Goal 1:
According to the DMARC article, what percentage of executive branch domains have enabled DMARC?
Goal 2:
Reproduce the DMARC article word for word from "The latest progress" to "deadline, Agari reports.".

──────── Page

Executive Branch Makes Significant Progress As DMARC Deadline Nears

The DHS directive on email security has an approaching deadline that most departments in the executive branch might actually meet.

3 Min Read

Nearly a year ago, the Department of Homeland Security issued Binding Operation Directive 18-01, which requires all domains in the executive branch of the federal government to protect websites and email with HTTPS, TLS, and DMARC. The deadline for implementation? Oct. 16, 2018. With less than a month to go before that deadline, where are the departments, bureaus, and agencies in their efforts toward compliance? The news, as of late September, is, perhaps, surprisingly good.

The latest progress report published by Agari, which has worked with the DHS to monitor progress toward the deadline, shows that 83% of executive branch domains have enabled DMARC (Domain-based Message Authentication, Reporting, and Conformance). The protocol, which is used to prevent domain spoofing, has three implementation levels: basic monitoring, "p=none"; intermediate containment, "p=quarantine"; and blocking, "p=reject." As of Sept. 14, 64% of the 1,144 executive branch domains have implemented the strongest "p=reject" level, which the directive requires, ahead of the deadline, Agari reports.

Phil Reitinger, president and CEO of the Global Cyber Alliance, which has created a set of resources for agencies still working to reach compliance, says that the directive is an important step in protecting communications from within the civilian departments of the federal executive branch. "I'm very encouraged by the progress that's been made and very supportive of DHS stepping forward to impose these sorts of requirements to increase the security of both the government and the people who live in the United States and receive government e-mail," he says.

As laudable as protecting citizens may be as a goal for the directive, there's more to the protection than reassuring those outside the government. "It's not just ordinary citizens – it's other governments, it's from agency to agency, and from government to its private-sector partners where DMARC is critical," Reitinger says. "It's a key way to stop the very worst kind of phishing and email-based attacks in their tracks."

────────────────
──────── Given information

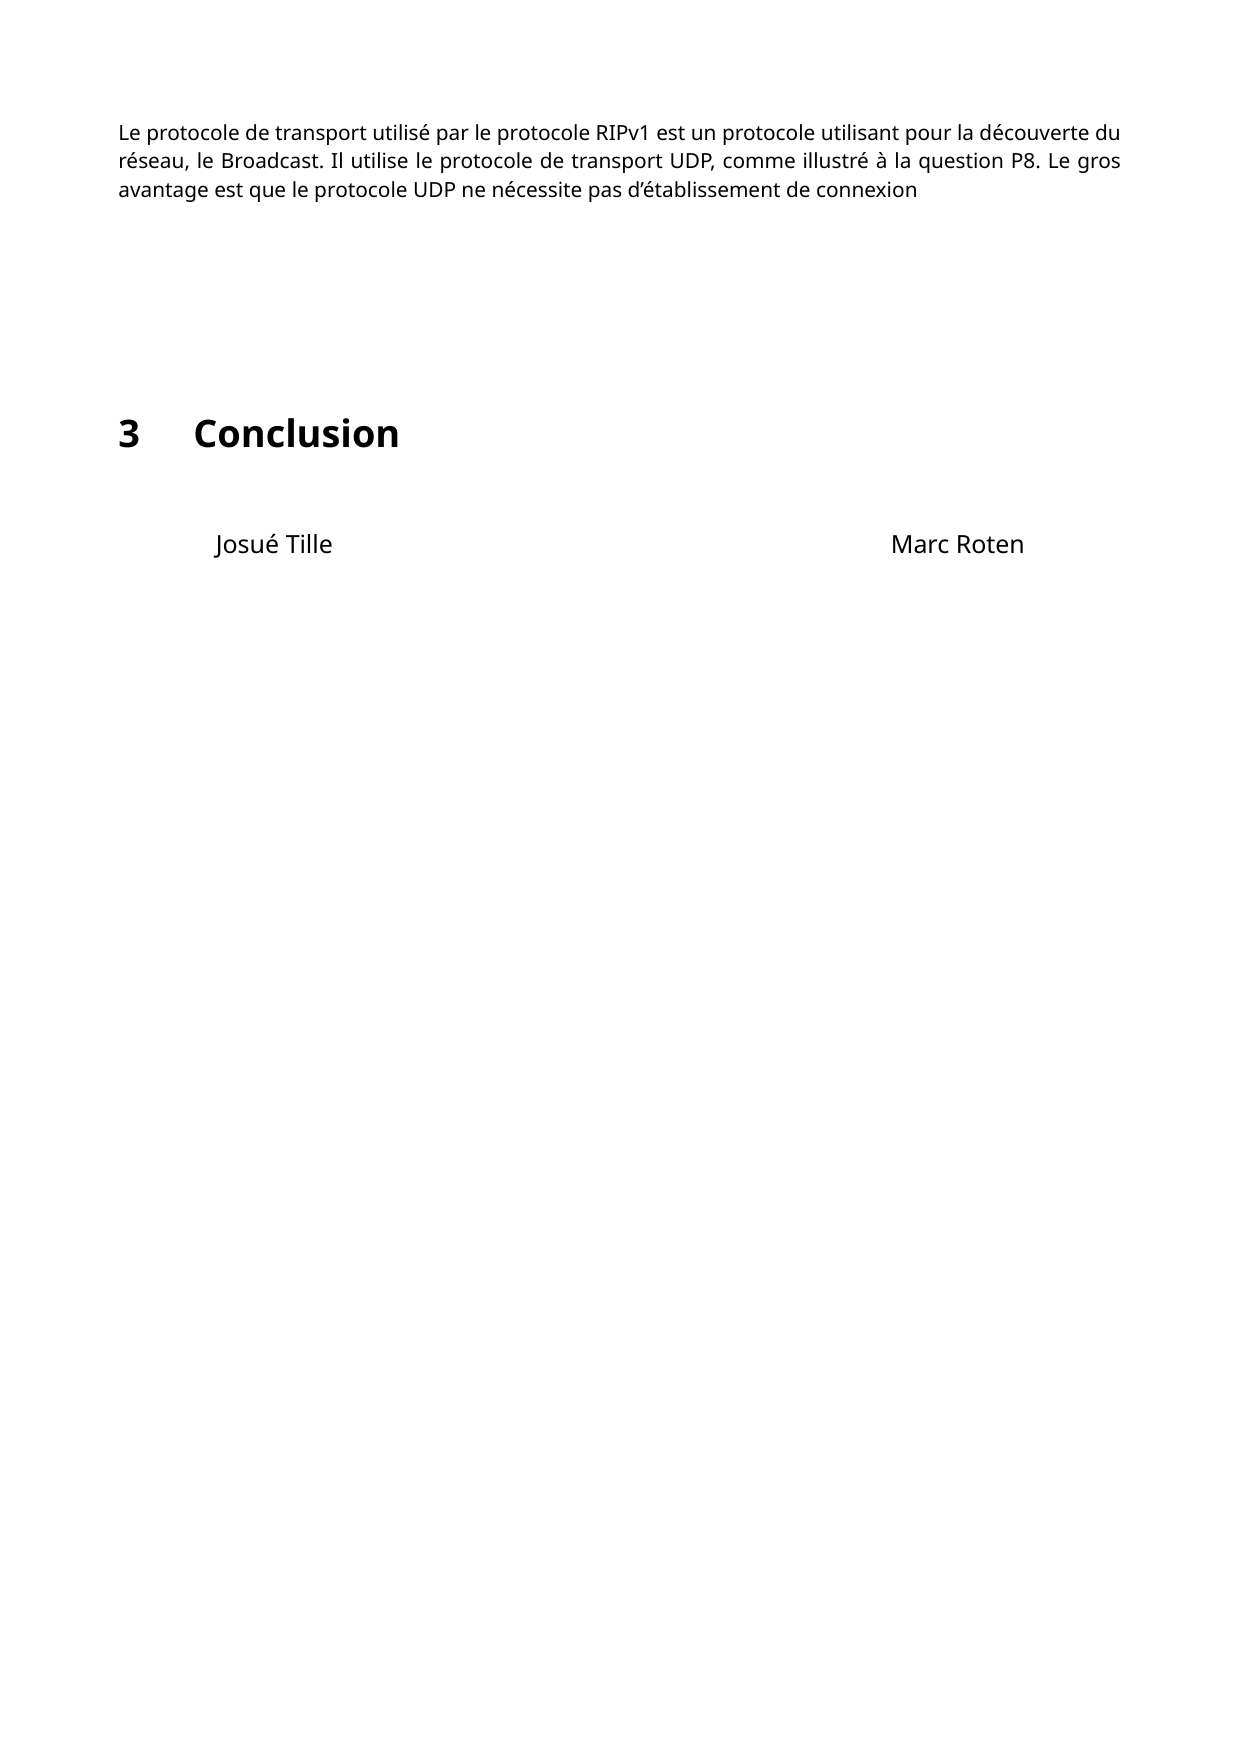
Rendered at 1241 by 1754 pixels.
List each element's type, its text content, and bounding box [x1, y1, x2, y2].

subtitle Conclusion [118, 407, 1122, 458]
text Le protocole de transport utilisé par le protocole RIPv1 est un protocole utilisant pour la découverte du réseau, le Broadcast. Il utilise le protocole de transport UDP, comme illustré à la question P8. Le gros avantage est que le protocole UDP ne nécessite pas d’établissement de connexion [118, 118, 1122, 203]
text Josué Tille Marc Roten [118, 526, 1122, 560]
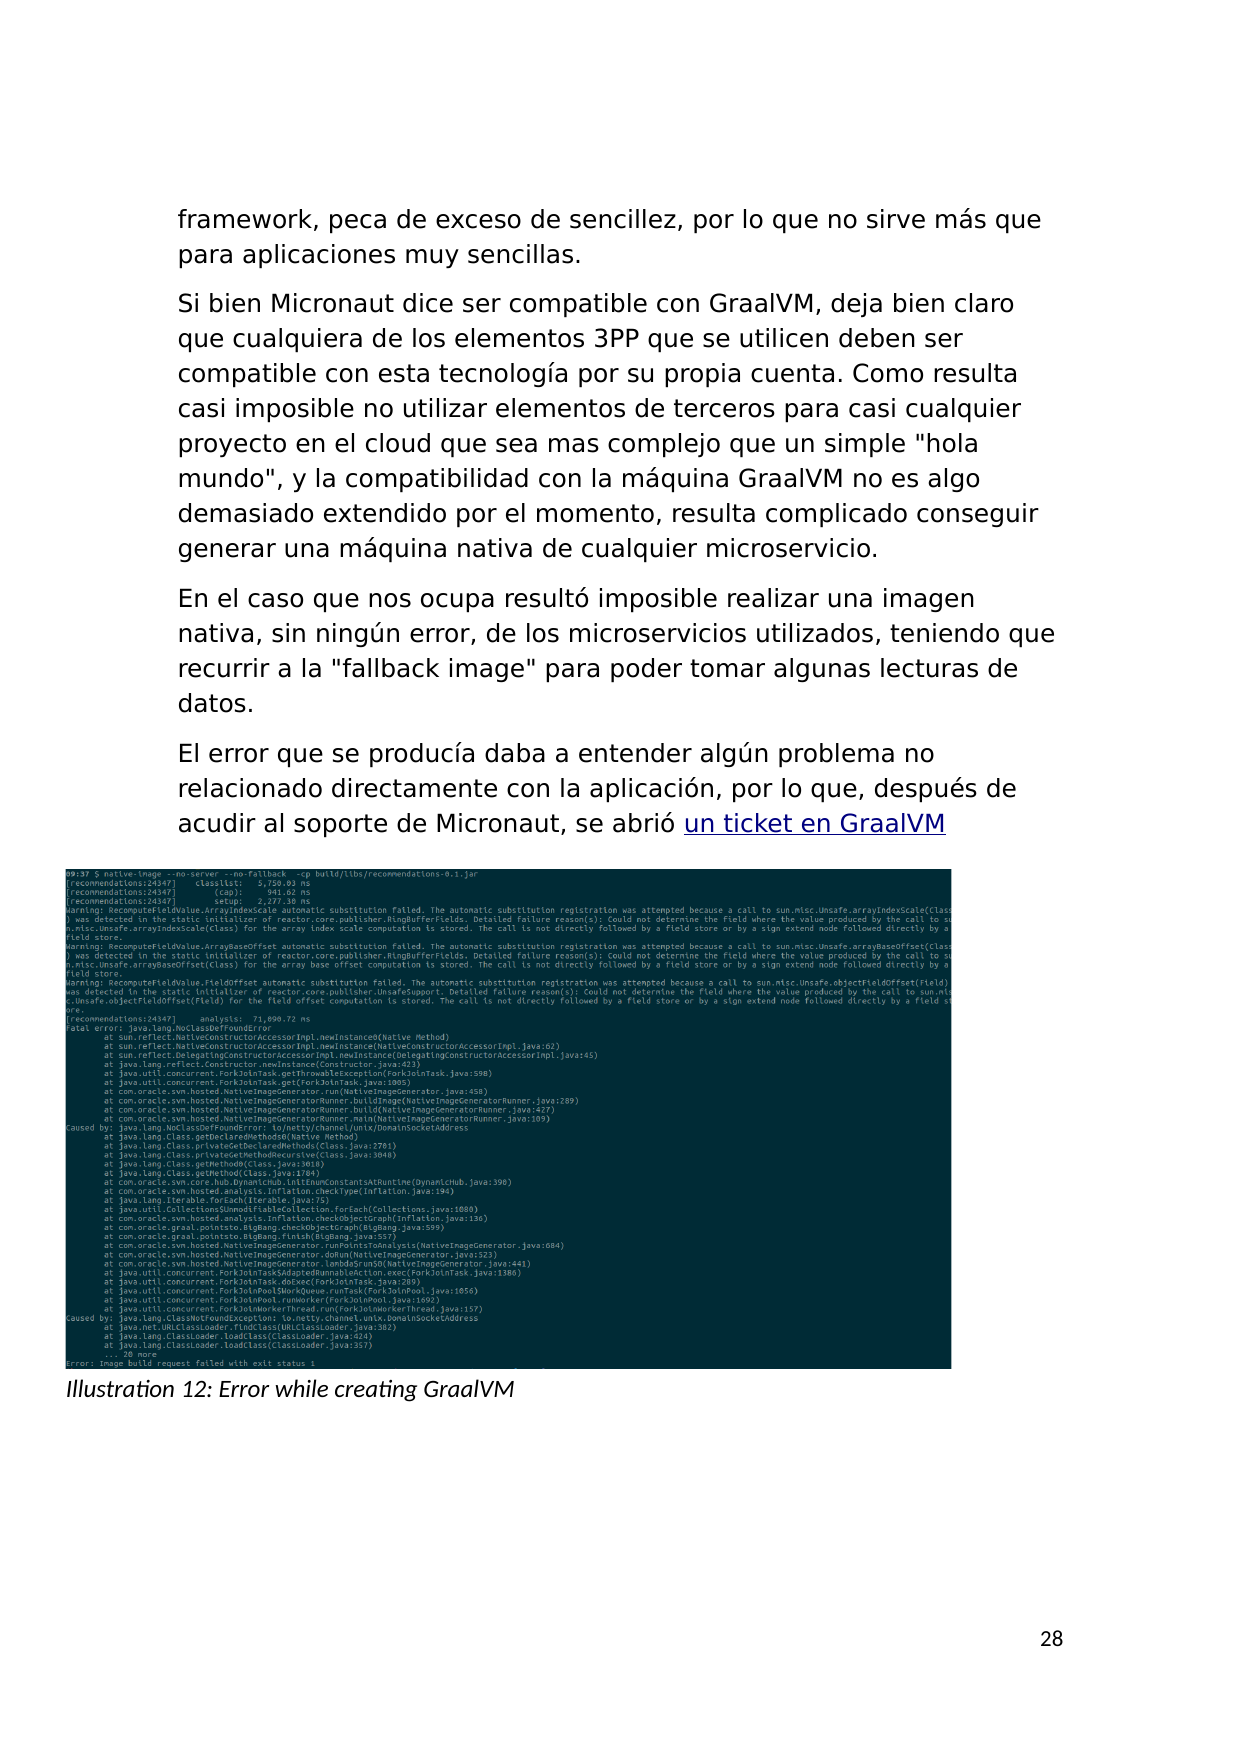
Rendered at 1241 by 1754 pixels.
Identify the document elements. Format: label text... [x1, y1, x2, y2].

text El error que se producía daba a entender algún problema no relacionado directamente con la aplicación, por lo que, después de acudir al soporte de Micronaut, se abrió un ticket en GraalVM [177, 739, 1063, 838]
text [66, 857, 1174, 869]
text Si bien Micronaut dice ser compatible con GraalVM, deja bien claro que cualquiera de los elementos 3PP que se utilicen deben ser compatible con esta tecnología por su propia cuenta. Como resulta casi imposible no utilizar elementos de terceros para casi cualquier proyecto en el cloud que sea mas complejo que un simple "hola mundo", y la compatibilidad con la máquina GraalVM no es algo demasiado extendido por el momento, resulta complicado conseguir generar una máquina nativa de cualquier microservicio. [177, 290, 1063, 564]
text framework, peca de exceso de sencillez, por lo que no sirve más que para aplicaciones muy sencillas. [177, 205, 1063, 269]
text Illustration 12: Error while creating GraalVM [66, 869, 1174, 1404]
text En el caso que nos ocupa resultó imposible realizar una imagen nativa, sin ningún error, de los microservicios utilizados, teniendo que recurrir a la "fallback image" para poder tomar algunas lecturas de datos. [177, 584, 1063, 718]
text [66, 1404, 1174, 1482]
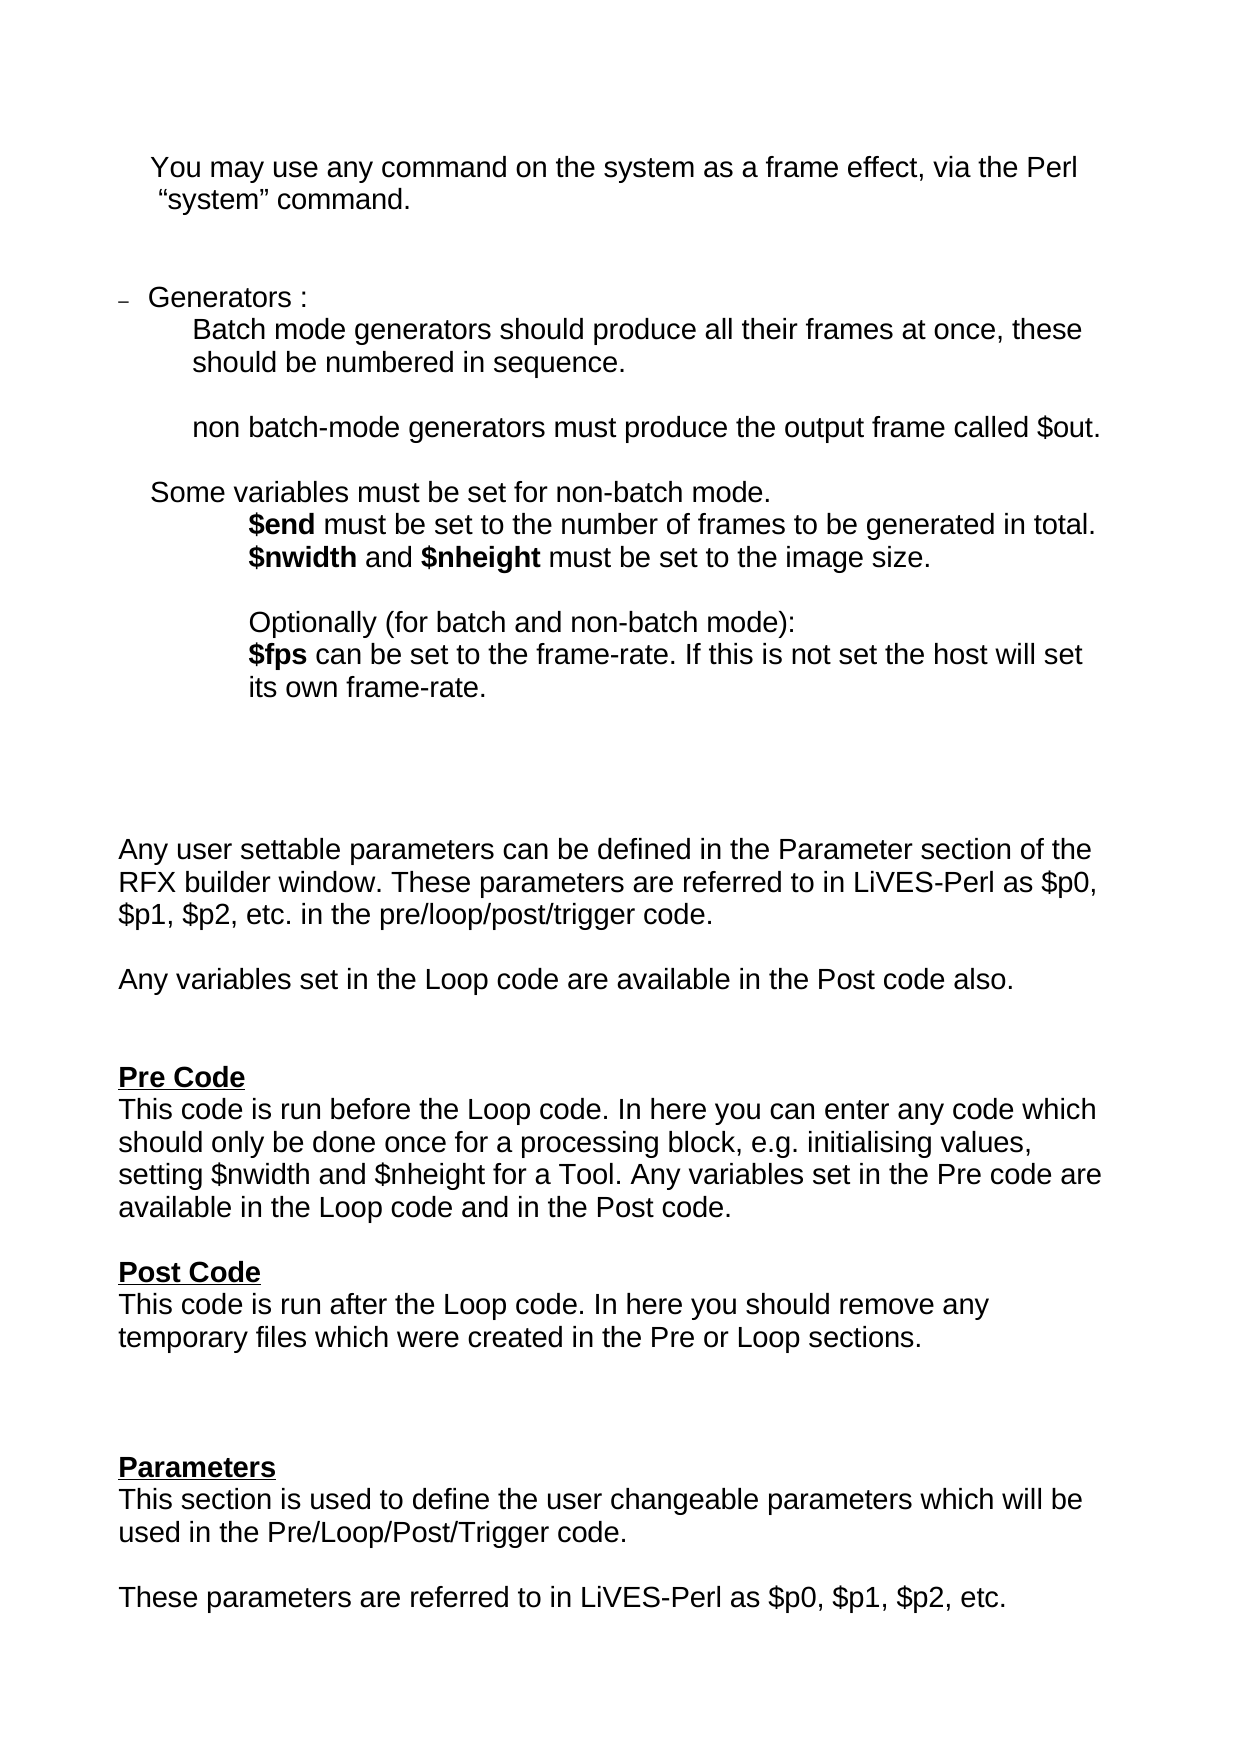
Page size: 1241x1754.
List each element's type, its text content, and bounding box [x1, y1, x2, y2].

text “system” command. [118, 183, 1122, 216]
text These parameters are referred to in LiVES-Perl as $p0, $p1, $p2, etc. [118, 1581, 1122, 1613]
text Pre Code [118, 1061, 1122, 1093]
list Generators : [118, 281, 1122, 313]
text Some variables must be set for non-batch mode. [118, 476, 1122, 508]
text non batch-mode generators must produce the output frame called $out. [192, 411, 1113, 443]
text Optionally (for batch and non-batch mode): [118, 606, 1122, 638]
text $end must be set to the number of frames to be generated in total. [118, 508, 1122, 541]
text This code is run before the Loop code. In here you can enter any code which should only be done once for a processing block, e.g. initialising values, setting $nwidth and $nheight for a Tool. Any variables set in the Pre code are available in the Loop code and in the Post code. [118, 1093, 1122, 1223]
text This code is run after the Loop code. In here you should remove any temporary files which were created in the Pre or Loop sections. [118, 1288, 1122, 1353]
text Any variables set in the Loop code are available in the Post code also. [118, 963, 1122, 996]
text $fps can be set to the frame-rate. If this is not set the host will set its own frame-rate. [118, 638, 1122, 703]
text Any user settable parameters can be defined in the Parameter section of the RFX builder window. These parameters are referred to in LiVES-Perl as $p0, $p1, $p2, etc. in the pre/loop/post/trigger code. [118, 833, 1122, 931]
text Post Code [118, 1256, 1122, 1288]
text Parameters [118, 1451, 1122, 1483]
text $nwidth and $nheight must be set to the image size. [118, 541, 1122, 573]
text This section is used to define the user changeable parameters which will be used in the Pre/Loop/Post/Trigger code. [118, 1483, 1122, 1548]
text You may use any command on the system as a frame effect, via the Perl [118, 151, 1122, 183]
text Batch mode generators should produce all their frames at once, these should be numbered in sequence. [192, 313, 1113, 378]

────────────────

Worked answer 1:
83%

Worked answer 2:
The latest progress report published by Agari, which has worked with the DHS to monitor progress toward the deadline, shows that 83% of executive branch domains have enabled DMARC (Domain-based Message Authentication, Reporting, and Conformance). The protocol, which is used to prevent domain spoofing, has three implementation levels: basic monitoring, "p=none"; intermediate containment, "p=quarantine"; and blocking, "p=reject." As of Sept. 14, 64% of the 1,144 executive branch domains have implemented the strongest "p=reject" level, which the directive requires, ahead of the deadline, Agari reports.